The majority of the Mishnah is written in Mishnaic Hebrew, while some parts are Aramaic.
The Mishnah consists of six orders (sedarim, singular seder סדר), each containing 7–12 tractates (masechtot, singular masechet מסכת; lit. “web”), 63 in total. They are further subdivided into chapters and paragraphs.
The word Mishnah can also indicate a single paragraph or a verse of the work itself, i.e. the smallest unit of structure in the Mishnah. For this reason the whole work is sometimes called by the plural, Mishnayot.
The term “Mishnah” originally referred to a method of teaching by presenting topics in a systematic order, as contrasted with Midrash, which meant teaching by following the order of the Bible. The Mishnah as a written compilation accordingly orders its content by subject matter, instead of by biblical context as the Midrashim do. Likewise it includes a much broader selection of halakhic subjects, and discusses individual subjects more thoroughly, than the Midrashim.
The Mishnah consists of six orders (sedarim, singular seder סדר), each containing 7–12 tractates (masechtot, singular masechet מסכת; lit. “web”), 63 in total. Each masechet is divided into chapters (peraqim, singular pereq) and then paragraphs (mishnayot, singular mishnah). In this last context, the word mishnah means a single paragraph of the work, i.e. the smallest unit of structure, leading to the use of the plural, “Mishnayot”, for the whole work.
Orders of the Mishnah
Because of the division into six orders, the Mishnah is sometimes called Shas (an acronym for Shisha Sedarim – the “six orders”), though that term is more often used for the Talmud as a whole. The six orders are:
- Zera’im (“Seeds”), dealing with prayer and blessings, tithes and agricultural laws (11 tractates)
- Mo’ed (“Festival”), pertaining to the laws of the Sabbath and the Festivals (12 tractates)
- Nashim (“Women”), concerning marriage and divorce, some forms of oaths and the laws of the nazirite (7 tractates)
- Nezikin (“Damages”), dealing with civil and criminal law, the functioning of the courts and oaths (10 tractates)
- Kodashim (“Holy things”), regarding sacrificial rites, the Temple, and the dietary laws (11 tractates) and
- Tohorot (“Purities”), pertaining to the laws of purity and impurity, including the impurity of the dead, the laws of food purity and bodily purity (12 tractates).
In each order (with the exception of Zeraim), tractates are arranged from biggest (in number of chapters) to smallest.
What is the Talmud?
People often talk about the Talmud as if it were a book, but it’s not.
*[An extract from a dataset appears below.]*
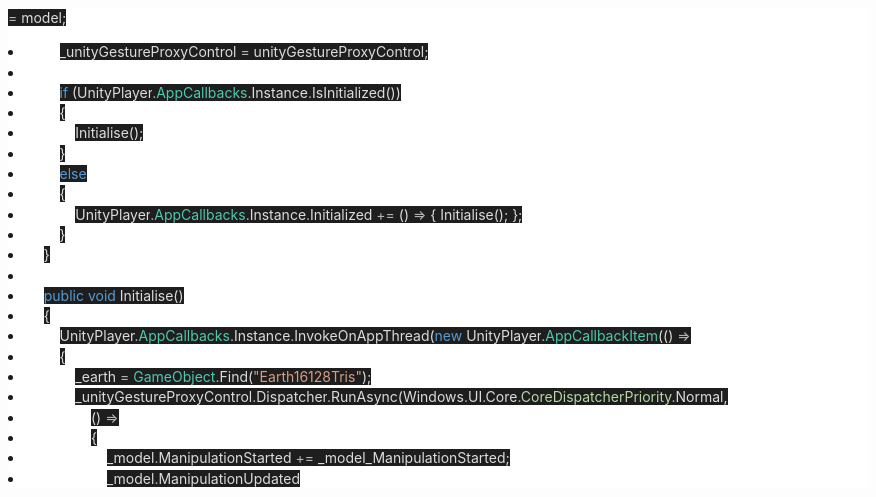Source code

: </span><span style="background:#1e1e1e;color:#b4b4b4">=</span><span style="background:#1e1e1e;color:#dcdcdc"> model;</span></li> <li>        <span style="background:#1e1e1e;color:#dcdcdc">_unityGestureProxyControl </span><span style="background:#1e1e1e;color:#b4b4b4">=</span><span style="background:#1e1e1e;color:#dcdcdc"> unityGestureProxyControl;</span></li> <li class="le-pavsc-even">&nbsp;</li> <li>        <span style="background:#1e1e1e;color:#dcdcdc"></span><span style="background:#1e1e1e;color:#569cd6">if</span><span style="background:#1e1e1e;color:#dcdcdc"> (UnityPlayer</span><span style="background:#1e1e1e;color:#b4b4b4">.</span><span style="background:#1e1e1e;color:#4ec9b0">AppCallbacks</span><span style="background:#1e1e1e;color:#b4b4b4">.</span><span style="background:#1e1e1e;color:#dcdcdc">Instance</span><span style="background:#1e1e1e;color:#b4b4b4">.</span><span style="background:#1e1e1e;color:#dcdcdc">IsInitialized())</span></li> <li class="le-pavsc-even">        <span style="background:#1e1e1e;color:#dcdcdc">{</span></li> <li>            <span style="background:#1e1e1e;color:#dcdcdc">Initialise();</span></li> <li class="le-pavsc-even">        <span style="background:#1e1e1e;color:#dcdcdc">}</span></li> <li>        <span style="background:#1e1e1e;color:#dcdcdc"></span><span style="background:#1e1e1e;color:#569cd6">else</span></li> <li class="le-pavsc-even">        <span style="background:#1e1e1e;color:#dcdcdc">{</span></li> <li>            <span style="background:#1e1e1e;color:#dcdcdc">UnityPlayer</span><span style="background:#1e1e1e;color:#b4b4b4">.</span><span style="background:#1e1e1e;color:#4ec9b0">AppCallbacks</span><span style="background:#1e1e1e;color:#b4b4b4">.</span><span style="background:#1e1e1e;color:#dcdcdc">Instance</span><span style="background:#1e1e1e;color:#b4b4b4">.</span><span style="background:#1e1e1e;color:#dcdcdc">Initialized </span><span style="background:#1e1e1e;color:#b4b4b4">+=</span><span style="background:#1e1e1e;color:#dcdcdc"> () </span><span style="background:#1e1e1e;color:#b4b4b4">=&gt;</span><span style="background:#1e1e1e;color:#dcdcdc"> { Initialise(); };</span></li> <li class="le-pavsc-even">        <span style="background:#1e1e1e;color:#dcdcdc">}</span></li> <li>    <span style="background:#1e1e1e;color:#dcdcdc">}</span></li> <li class="le-pavsc-even">&nbsp;</li> <li>    <span style="background:#1e1e1e;color:#dcdcdc"></span><span style="background:#1e1e1e;color:#569cd6">public</span><span style="background:#1e1e1e;color:#dcdcdc"> </span><span style="background:#1e1e1e;color:#569cd6">void</span><span style="background:#1e1e1e;color:#dcdcdc"> Initialise()</span></li> <li class="le-pavsc-even">    <span style="background:#1e1e1e;color:#dcdcdc">{</span></li> <li>        <span style="background:#1e1e1e;color:#dcdcdc">UnityPlayer</span><span style="background:#1e1e1e;color:#b4b4b4">.</span><span style="background:#1e1e1e;color:#4ec9b0">AppCallbacks</span><span style="background:#1e1e1e;color:#b4b4b4">.</span><span style="background:#1e1e1e;color:#dcdcdc">Instance</span><span style="background:#1e1e1e;color:#b4b4b4">.</span><span style="background:#1e1e1e;color:#dcdcdc">InvokeOnAppThread(</span><span style="background:#1e1e1e;color:#569cd6">new</span><span style="background:#1e1e1e;color:#dcdcdc"> UnityPlayer</span><span style="background:#1e1e1e;color:#b4b4b4">.</span><span style="background:#1e1e1e;color:#4ec9b0">AppCallbackItem</span><span style="background:#1e1e1e;color:#dcdcdc">(() </span><span style="background:#1e1e1e;color:#b4b4b4">=&gt;</span></li> <li class="le-pavsc-even">        <span style="background:#1e1e1e;color:#dcdcdc">{</span></li> <li>            <span style="background:#1e1e1e;color:#dcdcdc">_earth </span><span style="background:#1e1e1e;color:#b4b4b4">=</span><span style="background:#1e1e1e;color:#dcdcdc"> </span><span style="background:#1e1e1e;color:#4ec9b0">GameObject</span><span style="background:#1e1e1e;color:#b4b4b4">.</span><span style="background:#1e1e1e;color:#dcdcdc">Find(</span><span style="background:#1e1e1e;color:#d69d85">&quot;Earth16128Tris&quot;</span><span style="background:#1e1e1e;color:#dcdcdc">);</span></li> <li class="le-pavsc-even">            <span style="background:#1e1e1e;color:#dcdcdc">_unityGestureProxyControl</span><span style="background:#1e1e1e;color:#b4b4b4">.</span><span style="background:#1e1e1e;color:#dcdcdc">Dispatcher</span><span style="background:#1e1e1e;color:#b4b4b4">.</span><span style="background:#1e1e1e;color:#dcdcdc">RunAsync(Windows</span><span style="background:#1e1e1e;color:#b4b4b4">.</span><span style="background:#1e1e1e;color:#dcdcdc">UI</span><span style="background:#1e1e1e;color:#b4b4b4">.</span><span style="background:#1e1e1e;color:#dcdcdc">Core</span><span style="background:#1e1e1e;color:#b4b4b4">.</span><span style="background:#1e1e1e;color:#b8d7a3">CoreDispatcherPriority</span><span style="background:#1e1e1e;color:#b4b4b4">.</span><span style="background:#1e1e1e;color:#dcdcdc">Normal,</span></li> <li>                <span style="background:#1e1e1e;color:#dcdcdc">() </span><span style="background:#1e1e1e;color:#b4b4b4">=&gt;</span></li> <li class="le-pavsc-even">                <span style="background:#1e1e1e;color:#dcdcdc">{</span></li> <li>                    <span style="background:#1e1e1e;color:#dcdcdc">_model</span><span style="background:#1e1e1e;color:#b4b4b4">.</span><span style="background:#1e1e1e;color:#dcdcdc">ManipulationStarted </span><span style="background:#1e1e1e;color:#b4b4b4">+=</span><span style="background:#1e1e1e;color:#dcdcdc"> _model_ManipulationStarted;</span></li> <li class="le-pavsc-even">                    <span style="background:#1e1e1e;color:#dcdcdc">_model</span><span style="background:#1e1e1e;color:#b4b4b4">.</span><span style="background:#1e1e1e;color:#dcdcdc">ManipulationUpdated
The Talmud is more properly understood an an encyclopedic library of many books, each containing summaries of discussions of many authors, covering many centuries. The Talmud is an entire genre of Jewish literature that at one point was edited, redacted and published as if it were a book.
The Talmud (Hebrew: תַּלְמוּד talmūd “instruction, from the root lmd “teach, study”) is a central text of Rabbinic Judaism. It is also referred to as Shas (ש״ס), a Hebrew abbreviation of shisha sedarim, the “six orders”.
There are two Talmuds, the Jerusalem and Babylonian Talmuds. The term “Talmud” by itself refers to the Babylonian Talmud; the Jerusalem Talmud is always identified specifically, sometimes with a tractate prefixed by “J” (Jerusalem) or “Y” (Yerushalmi).
The Talmud has two components. The first part is the Mishnah (Hebrew: משנה, c. 200 CE). The second part is the Gemara (c. 500 CE), a commentary on the Mishnah and related Tannaitic writings, that often ventures onto other subjects, and expounds broadly on the Hebrew Bible. The term ‘Talmud’ can be used to mean either the Gemara alone, or the Mishnah and Gemara as printed together.
The whole Talmud consists of 63 tractates, and in standard print is over 6,200 pages long. It is written in Tannaitic Hebrew and Aramaic. The Talmud contains the teachings and opinions of thousands of rabbis on a variety of subjects, including Halakha (law), Jewish ethics, philosophy, customs, history, lore and many other topics. The Talmud is the basis for all codes of Jewish law and is much quoted in rabbinic literature.